Wie sehen Sie die Situation heute?
Ja, sie haben sich verändert. Stichwort Sarrazin.

In den letzten Jahren erleben wir einen Aufstieg von Kabarettisten mit Migrationshintergrund. Wie sehen Sie diese Entwicklung?
Die Menschen wissen, dass es kein zurück mehr gibt. Keiner kommt auf die Idee zu sagen, dass er noch einpaar Jahre arbeiten, Geld sparen und danach in die „Heimat“ zurückkehren will. Denn Deutschland wurde im Laufe der Zeit zu ihrem neuen Heimatland. Deshalb beteiligt man sich nun auch am kulturellen Leben – und genauso ist es auch beim Kabarett. Aber diese positive Entwicklung wird leider weder in der Türkei noch in Deutschland nicht wahrgenommen.

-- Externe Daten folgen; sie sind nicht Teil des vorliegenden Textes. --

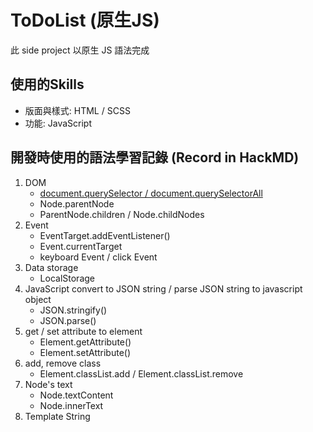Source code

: # ToDoList (原生JS)

此 side project 以原生 JS 語法完成

## 使用的Skills

- 版面與樣式: HTML / SCSS
- 功能: JavaScript

## 開發時使用的語法學習記錄 (Record in HackMD)

1. DOM 
    - [document.querySelector / document.querySelectorAll](https://hackmd.io/O1prgngUSnasAtgxbXDEQg)
    - Node.parentNode
    - ParentNode.children / Node.childNodes
2. Event
    - EventTarget.addEventListener()
    - Event.currentTarget
    - keyboard Event / click Event
3. Data storage
    - LocalStorage
4. JavaScript convert to JSON string / parse JSON string to javascript object
    - JSON.stringify()
    - JSON.parse()
5. get / set attribute to element
    - Element.getAttribute()
    - Element.setAttribute()
6. add, remove class 
    - Element.classList.add / Element.classList.remove
7. Node's text
    - Node.textContent
    - Node.innerText
6. Template String
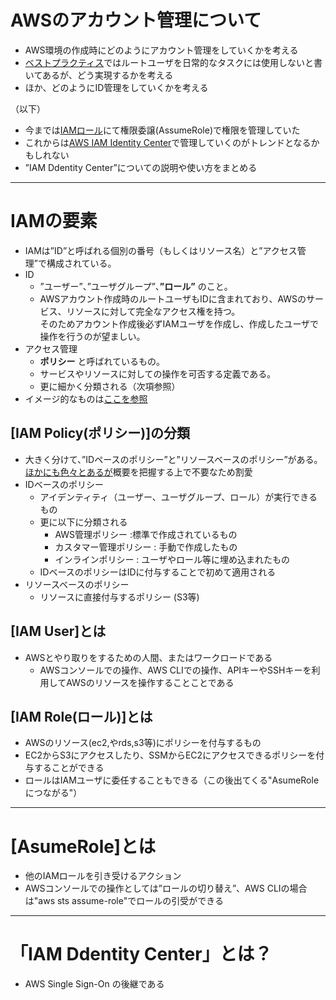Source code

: # AWSのアカウント管理について
- AWS環境の作成時にどのようにアカウント管理をしていくかを考える
- [ベストプラクティス](https://docs.aws.amazon.com/ja_jp/IAM/latest/UserGuide/best-practices.html)ではルートユーザを日常的なタスクには使用しないと書いてあるが、どう実現するかを考える
- ほか、どのようにID管理をしていくかを考える

（以下）
- 今までは[IAMロール](https://docs.aws.amazon.com/ja_jp/IAM/latest/UserGuide/introduction.html)にて権限委譲(AssumeRole)で権限を管理していた
- これからは[AWS IAM Identity Center](https://docs.aws.amazon.com/ja_jp/singlesignon/latest/userguide/what-is.html)で管理していくのがトレンドとなるかもしれない
- ”IAM Ddentity Center”についての説明や使い方をまとめる

---

# IAMの要素
- IAMは”ID”と呼ばれる個別の番号（もしくはリソース名）と”アクセス管理”で構成されている。
- ID
  - ”ユーザー”、”ユーザグループ”、**”ロール”** のこと。
  - AWSアカウント作成時のルートユーザもIDに含まれており、AWSのサービス、リソースに対して完全なアクセス権を持つ。   
    そのためアカウント作成後必ずIAMユーザを作成し、作成したユーザで操作を行うのが望ましい。 
- アクセス管理
  - **ポリシー** と呼ばれているもの。
  - サービスやリソースに対しての操作を可否する定義である。
  - 更に細かく分類される（次項参照）
- イメージ的なものは[ここを参照](https://docs.aws.amazon.com/ja_jp/IAM/latest/UserGuide/intro-structure.html)

## [IAM Policy(ポリシー)]の分類
- 大きく分けて、”IDペースのポリシー”と”リソースベースのポリシー”がある。[ほかにも色々とあるが](https://docs.aws.amazon.com/ja_jp/IAM/latest/UserGuide/access_policies.html#policies_id-based)概要を把握する上で不要なため割愛
- IDベースのポリシー
   - アイデンティティ（ユーザー、ユーザグループ、ロール）が実行できるもの
   - 更に以下に分類される
      - AWS管理ポリシー :標準で作成されているもの
      - カスタマー管理ポリシー : 手動で作成したもの
      - インラインポリシー : ユーザやロール等に埋め込まれたもの
   - IDベースのポリシーはIDに付与することで初めて適用される
- リソースベースのポリシー
   - リソースに直接付与するポリシー  (S3等) 

## [IAM User]とは
- AWSとやり取りをするための人間、またはワークロードである
  - AWSコンソールでの操作、AWS CLIでの操作、APIキーやSSHキーを利用してAWSのリソースを操作することことである

## [IAM Role(ロール)]とは
- AWSのリソース(ec2,やrds,s3等)にポリシーを付与するもの
- EC2からS3にアクセスしたり、SSMからEC2にアクセスできるポリシーを付与することができる
- ロールはIAMユーザに委任することもできる（この後出てくる"AsumeRoleにつながる"）

---
# [AsumeRole]とは
- 他のIAMロールを引き受けるアクション
- AWSコンソールでの操作としては”ロールの切り替え”、AWS CLIの場合は"aws sts assume-role"でロールの引受ができる

---
# 「IAM Ddentity Center」とは？
- AWS Single Sign-On の後継である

Wie ist die heutige Situation nach 50 Jahren Arbeitsmigration aus der Türkei zwischen Migranten und Einheimischen? Was stellt das größte Problem im Bereich Integration dar?
Ein großer Schritt muss auch seitens der Deutschen Bevölkerung gemacht werden. Man muss erst einmal überhaupt einsehen, dass der Migrant mit dem Einheimischen gleichgestellt ist. Derjenige, der einst gekommen ist, um meine Straßen und mein Haus zu bauen, hat nun selbst ein Haus neben meinem stehen. Plötzlich haben wir einen ganz anderen Kontakt zueinander, wir sind Nachbarn, Arbeitskollegen usw. Wenn das nicht eingesehen wird, kann es zu keiner Gleichstellung kommen und der Migrant wird sich dementsprechend weiterhin weigern zusammen zu leben.